Data for review:

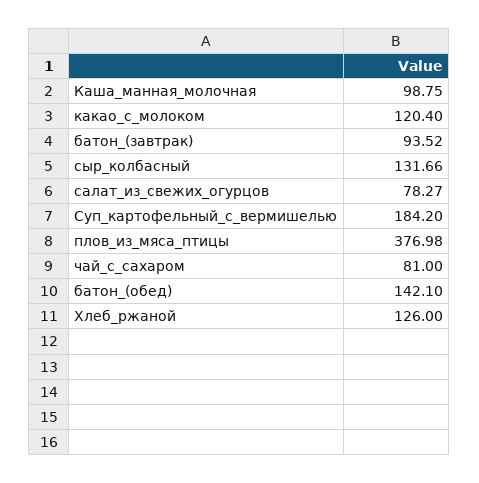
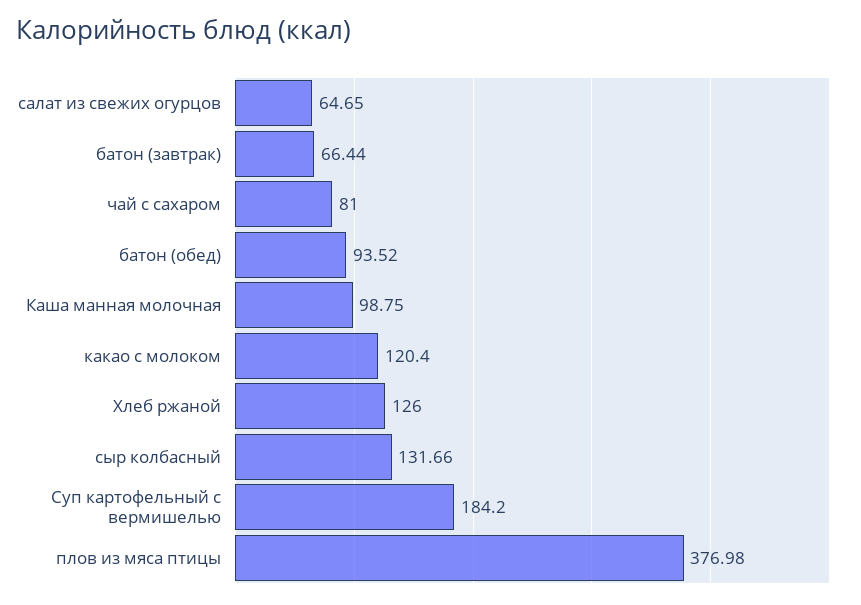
  {
    "Каша_манная_молочная": 98.75,
    "какао_с_молоком": 120.4,
-   "батон_(завтрак)": 93.52,
+   "батон_(завтрак)": 66.44,
    "сыр_колбасный": 131.66,
-   "салат_из_свежих_огурцов": 78.27,
+   "салат_из_свежих_огурцов": 64.65,
    "Суп_картофельный_с_вермишелью": 184.2,
    "плов_из_мяса_птицы": 376.98,
    "чай_с_сахаром": 81,
-   "батон_(обед)": 142.1,
+   "батон_(обед)": 93.52,
    "Хлеб_ржаной": 126
  }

What you are asked to do:
The records above must be retyped exactly. Please omit the pictures.

Task solution:
  {
    "Каша_манная_молочная": 98.75,
    "какао_с_молоком": 120.4,
-   "батон_(завтрак)": 93.52,
+   "батон_(завтрак)": 66.44,
    "сыр_колбасный": 131.66,
-   "салат_из_свежих_огурцов": 78.27,
+   "салат_из_свежих_огурцов": 64.65,
    "Суп_картофельный_с_вермишелью": 184.2,
    "плов_из_мяса_птицы": 376.98,
    "чай_с_сахаром": 81,
-   "батон_(обед)": 142.1,
+   "батон_(обед)": 93.52,
    "Хлеб_ржаной": 126
  }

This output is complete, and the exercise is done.